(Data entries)
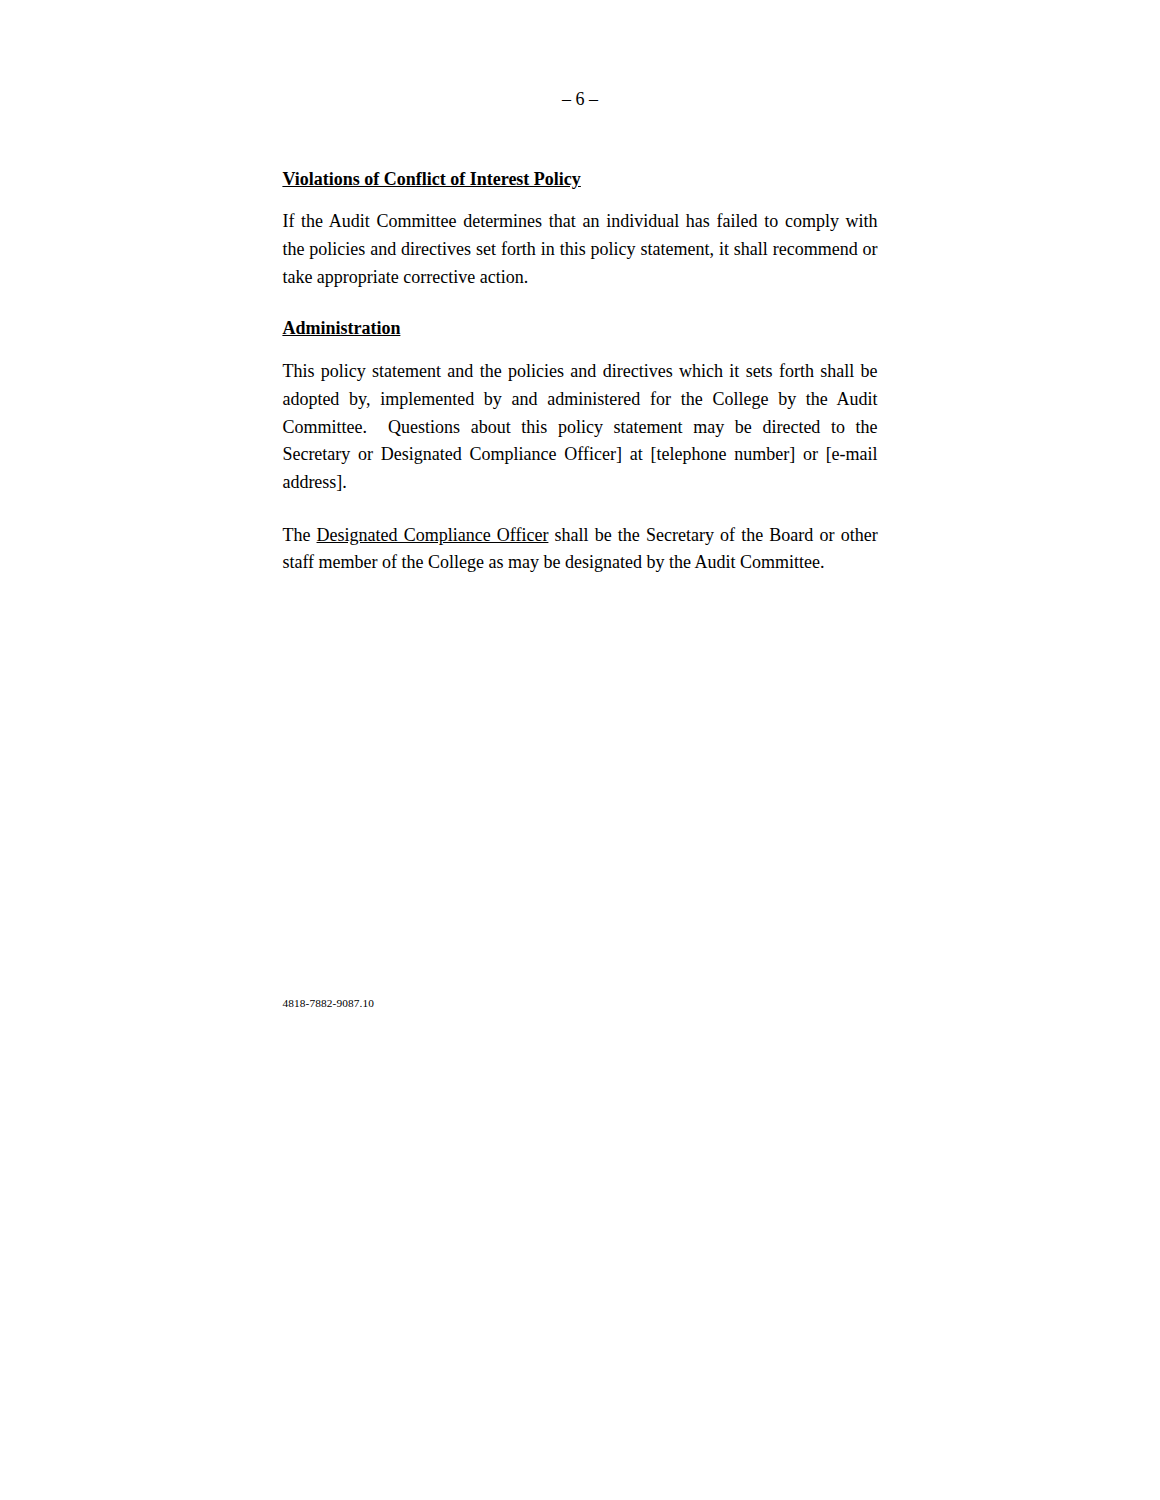– 6 –
Violations of Conflict of Interest Policy
If the Audit Committee determines that an individual has failed to comply with the policies and directives set forth in this policy statement, it shall recommend or take appropriate corrective action.
Administration
This policy statement and the policies and directives which it sets forth shall be adopted by, implemented by and administered for the College by the Audit Committee. Questions about this policy statement may be directed to the Secretary or Designated Compliance Officer] at [telephone number] or [e-mail address].
The Designated Compliance Officer shall be the Secretary of the Board or other staff member of the College as may be designated by the Audit Committee.
4818-7882-9087.10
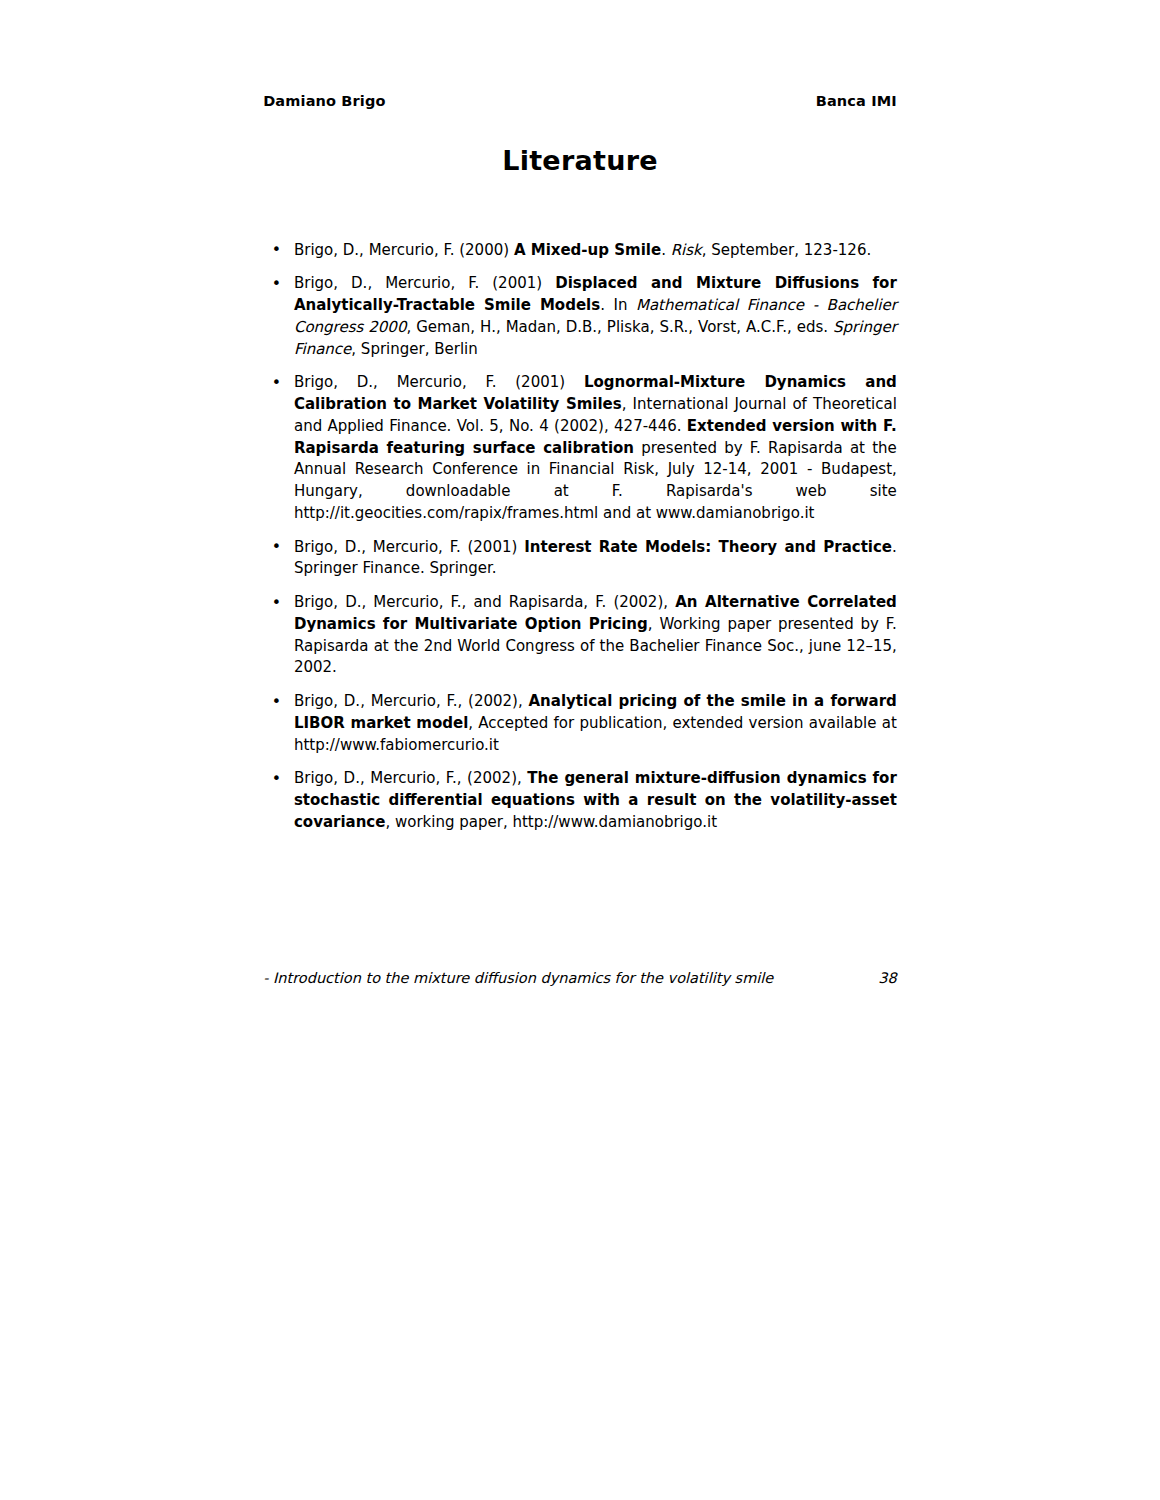Damiano Brigo Banca IMI
Literature
Brigo, D., Mercurio, F. (2000) A Mixed-up Smile. Risk, September, 123-126.
Brigo, D., Mercurio, F. (2001) Displaced and Mixture Diffusions for Analytically-Tractable Smile Models. In Mathematical Finance - Bachelier Congress 2000, Geman, H., Madan, D.B., Pliska, S.R., Vorst, A.C.F., eds. Springer Finance, Springer, Berlin
Brigo, D., Mercurio, F. (2001) Lognormal-Mixture Dynamics and Calibration to Market Volatility Smiles, International Journal of Theoretical and Applied Finance. Vol. 5, No. 4 (2002), 427-446. Extended version with F. Rapisarda featuring surface calibration presented by F. Rapisarda at the Annual Research Conference in Financial Risk, July 12-14, 2001 - Budapest, Hungary, downloadable at F. Rapisarda's web site http://it.geocities.com/rapix/frames.html and at www.damianobrigo.it
Brigo, D., Mercurio, F. (2001) Interest Rate Models: Theory and Practice. Springer Finance. Springer.
Brigo, D., Mercurio, F., and Rapisarda, F. (2002), An Alternative Correlated Dynamics for Multivariate Option Pricing, Working paper presented by F. Rapisarda at the 2nd World Congress of the Bachelier Finance Soc., june 12–15, 2002.
Brigo, D., Mercurio, F., (2002), Analytical pricing of the smile in a forward LIBOR market model, Accepted for publication, extended version available at http://www.fabiomercurio.it
Brigo, D., Mercurio, F., (2002), The general mixture-diffusion dynamics for stochastic differential equations with a result on the volatility-asset covariance, working paper, http://www.damianobrigo.it
- Introduction to the mixture diffusion dynamics for the volatility smile 38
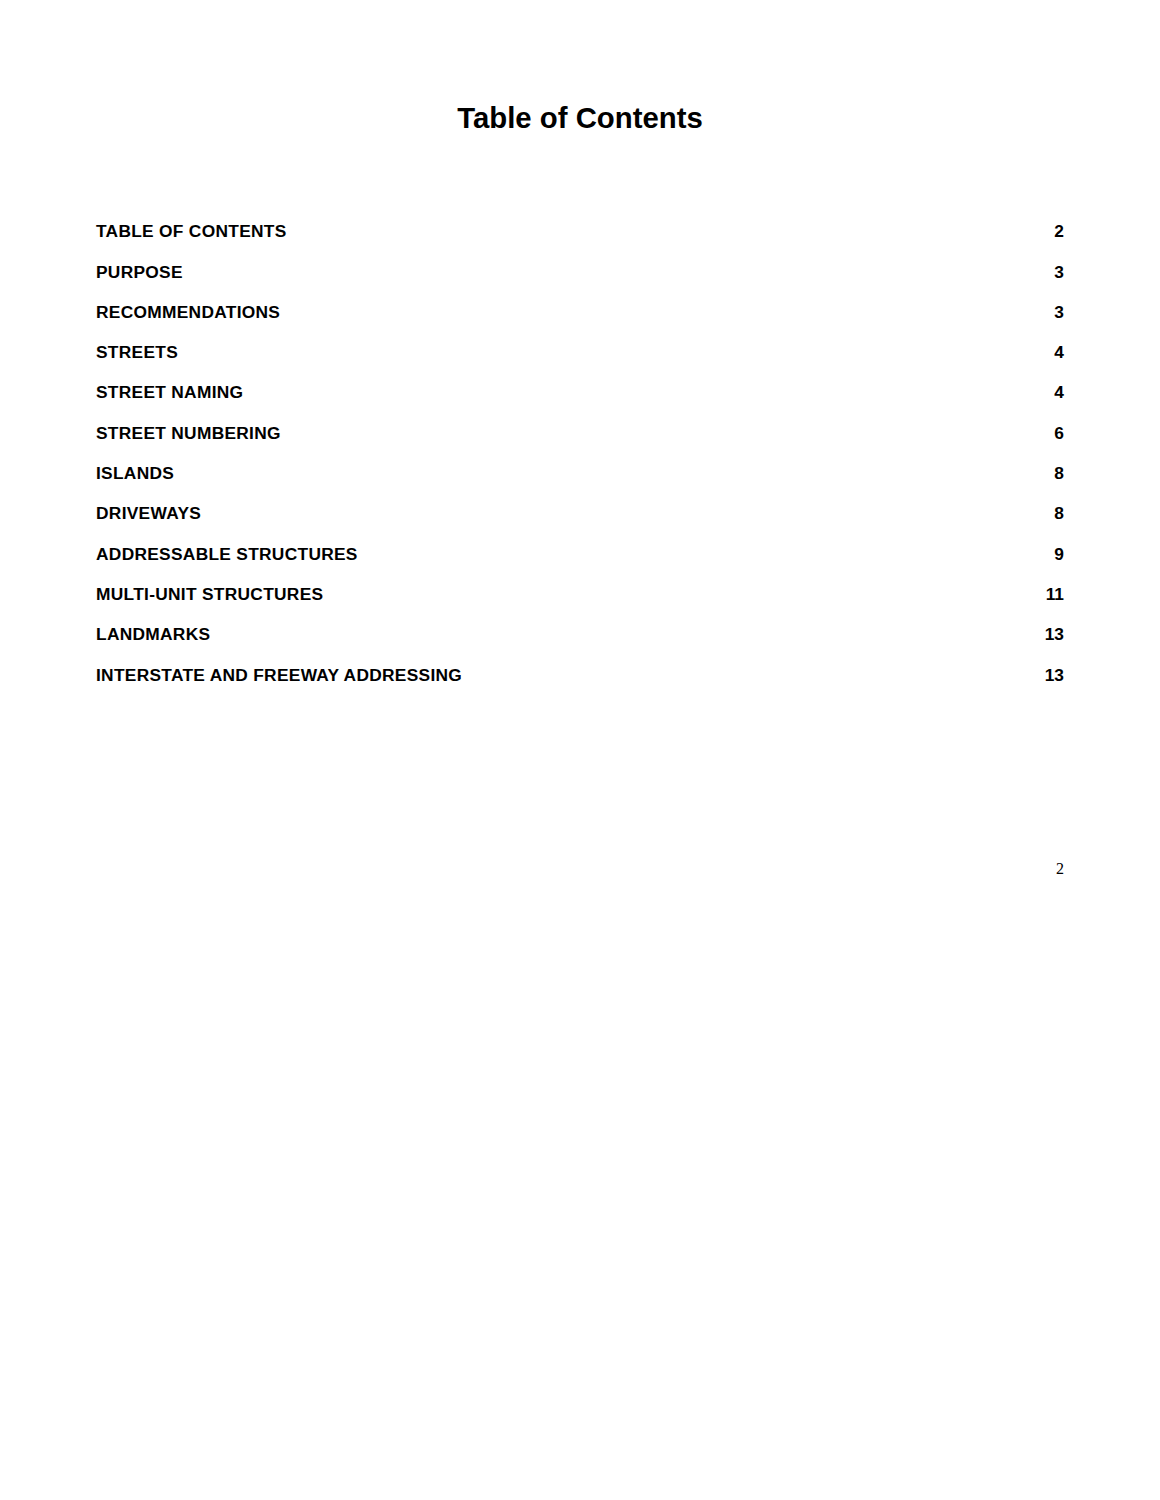Table of Contents
| TABLE OF CONTENTS | 2 |
| PURPOSE | 3 |
| RECOMMENDATIONS | 3 |
| STREETS | 4 |
| STREET NAMING | 4 |
| STREET NUMBERING | 6 |
| ISLANDS | 8 |
| DRIVEWAYS | 8 |
| ADDRESSABLE STRUCTURES | 9 |
| MULTI-UNIT STRUCTURES | 11 |
| LANDMARKS | 13 |
| INTERSTATE AND FREEWAY ADDRESSING | 13 |
2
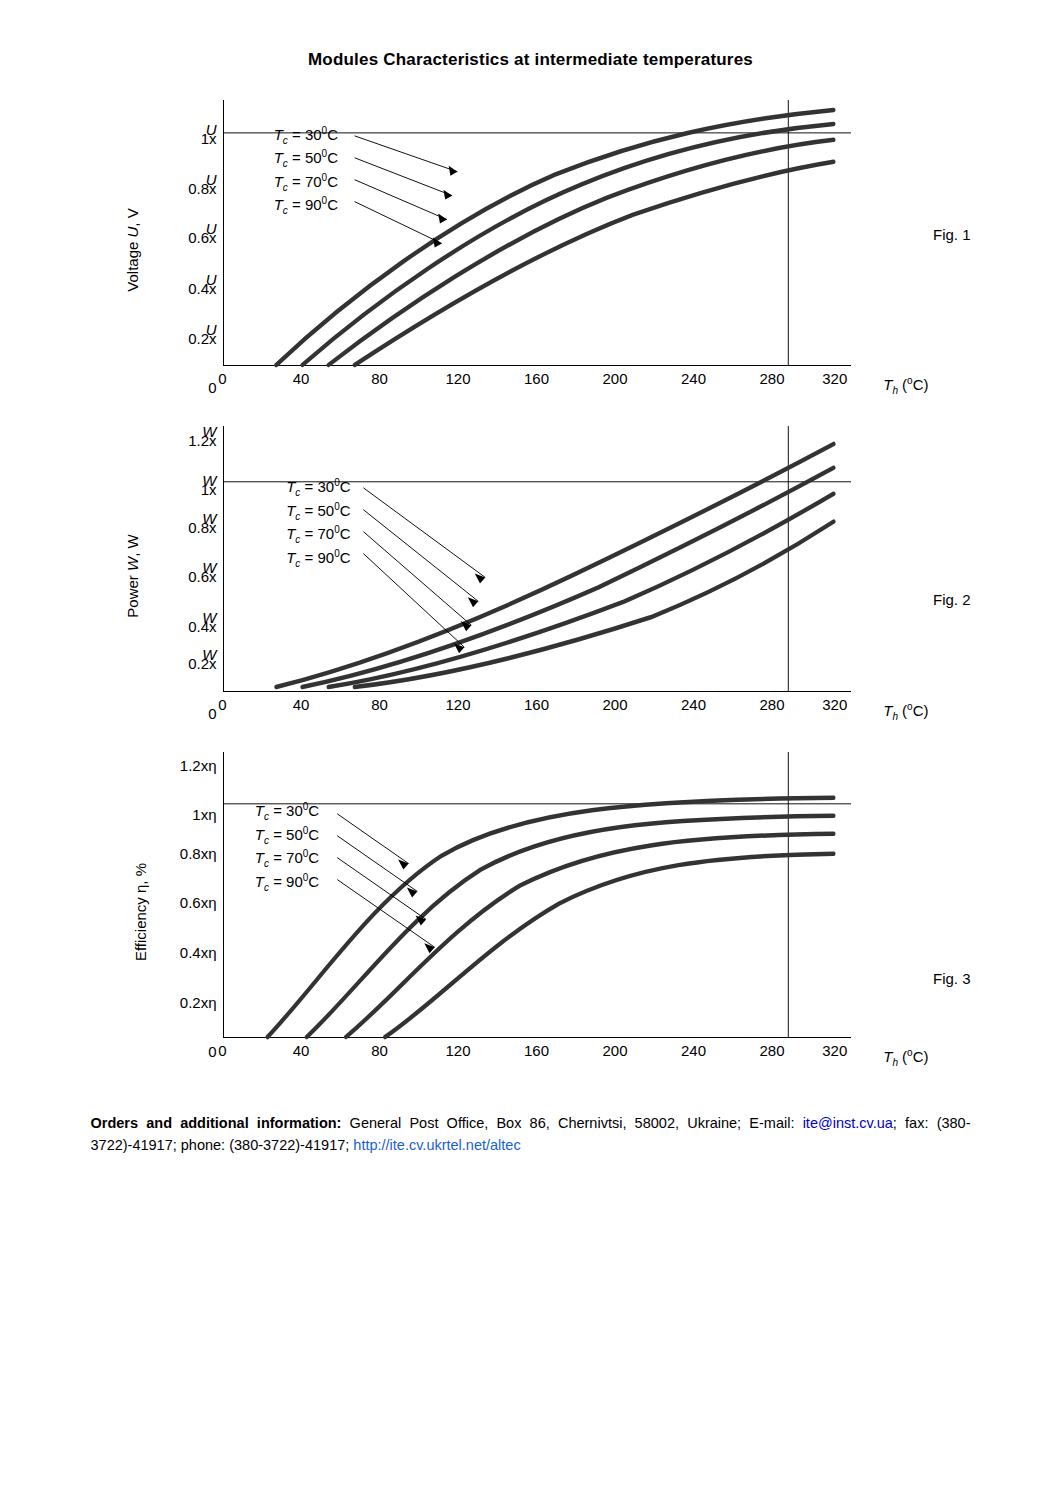Modules Characteristics at intermediate temperatures
Voltage U, V
1xU 0.8xU 0.6xU 0.4xU 0.2xU 0
Tc = 300C
Tc = 500C
Tc = 700C
Tc = 900C
0 40 80 120 160 200 240 280 320
Th (oC)
Fig. 1
Power W, W
1.2xW 1xW 0.8xW 0.6xW 0.4xW 0.2xW 0
Tc = 300C
Tc = 500C
Tc = 700C
Tc = 900C
0 40 80 120 160 200 240 280 320
Th (oC)
Fig. 2
Efficiency η, %
1.2xη 1xη 0.8xη 0.6xη 0.4xη 0.2xη 0
Tc = 300C
Tc = 500C
Tc = 700C
Tc = 900C
0 40 80 120 160 200 240 280 320
Th (oC)
Fig. 3
Orders and additional information: General Post Office, Box 86, Chernivtsi, 58002, Ukraine; E-mail: ite@inst.cv.ua; fax: (380-3722)-41917; phone: (380-3722)-41917; http://ite.cv.ukrtel.net/altec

Problem requirements: Transcribe the lines above exactly, setting aside any picture among them.

Answer for this exercise:
– 6 –
Violations of Conflict of Interest Policy
If the Audit Committee determines that an individual has failed to comply with the policies and directives set forth in this policy statement, it shall recommend or take appropriate corrective action.
Administration
This policy statement and the policies and directives which it sets forth shall be adopted by, implemented by and administered for the College by the Audit Committee. Questions about this policy statement may be directed to the Secretary or Designated Compliance Officer] at [telephone number] or [e-mail address].
The Designated Compliance Officer shall be the Secretary of the Board or other staff member of the College as may be designated by the Audit Committee.
4818-7882-9087.10
Damiano Brigo Banca IMI
Literature
Brigo, D., Mercurio, F. (2000) A Mixed-up Smile. Risk, September, 123-126.
Brigo, D., Mercurio, F. (2001) Displaced and Mixture Diffusions for Analytically-Tractable Smile Models. In Mathematical Finance - Bachelier Congress 2000, Geman, H., Madan, D.B., Pliska, S.R., Vorst, A.C.F., eds. Springer Finance, Springer, Berlin
Brigo, D., Mercurio, F. (2001) Lognormal-Mixture Dynamics and Calibration to Market Volatility Smiles, International Journal of Theoretical and Applied Finance. Vol. 5, No. 4 (2002), 427-446. Extended version with F. Rapisarda featuring surface calibration presented by F. Rapisarda at the Annual Research Conference in Financial Risk, July 12-14, 2001 - Budapest, Hungary, downloadable at F. Rapisarda's web site http://it.geocities.com/rapix/frames.html and at www.damianobrigo.it
Brigo, D., Mercurio, F. (2001) Interest Rate Models: Theory and Practice. Springer Finance. Springer.
Brigo, D., Mercurio, F., and Rapisarda, F. (2002), An Alternative Correlated Dynamics for Multivariate Option Pricing, Working paper presented by F. Rapisarda at the 2nd World Congress of the Bachelier Finance Soc., june 12–15, 2002.
Brigo, D., Mercurio, F., (2002), Analytical pricing of the smile in a forward LIBOR market model, Accepted for publication, extended version available at http://www.fabiomercurio.it
Brigo, D., Mercurio, F., (2002), The general mixture-diffusion dynamics for stochastic differential equations with a result on the volatility-asset covariance, working paper, http://www.damianobrigo.it
- Introduction to the mixture diffusion dynamics for the volatility smile 38
Table of Contents
| TABLE OF CONTENTS | 2 |
| PURPOSE | 3 |
| RECOMMENDATIONS | 3 |
| STREETS | 4 |
| STREET NAMING | 4 |
| STREET NUMBERING | 6 |
| ISLANDS | 8 |
| DRIVEWAYS | 8 |
| ADDRESSABLE STRUCTURES | 9 |
| MULTI-UNIT STRUCTURES | 11 |
| LANDMARKS | 13 |
| INTERSTATE AND FREEWAY ADDRESSING | 13 |
2
Modules Characteristics at intermediate temperatures
Voltage U, V
1xU 0.8xU 0.6xU 0.4xU 0.2xU 0
Tc = 300C
Tc = 500C
Tc = 700C
Tc = 900C
0 40 80 120 160 200 240 280 320
Th (oC)
Fig. 1
Power W, W
1.2xW 1xW 0.8xW 0.6xW 0.4xW 0.2xW 0
Tc = 300C
Tc = 500C
Tc = 700C
Tc = 900C
0 40 80 120 160 200 240 280 320
Th (oC)
Fig. 2
Efficiency η, %
1.2xη 1xη 0.8xη 0.6xη 0.4xη 0.2xη 0
Tc = 300C
Tc = 500C
Tc = 700C
Tc = 900C
0 40 80 120 160 200 240 280 320
Th (oC)
Fig. 3
Orders and additional information: General Post Office, Box 86, Chernivtsi, 58002, Ukraine; E-mail: ite@inst.cv.ua; fax: (380-3722)-41917; phone: (380-3722)-41917; http://ite.cv.ukrtel.net/altec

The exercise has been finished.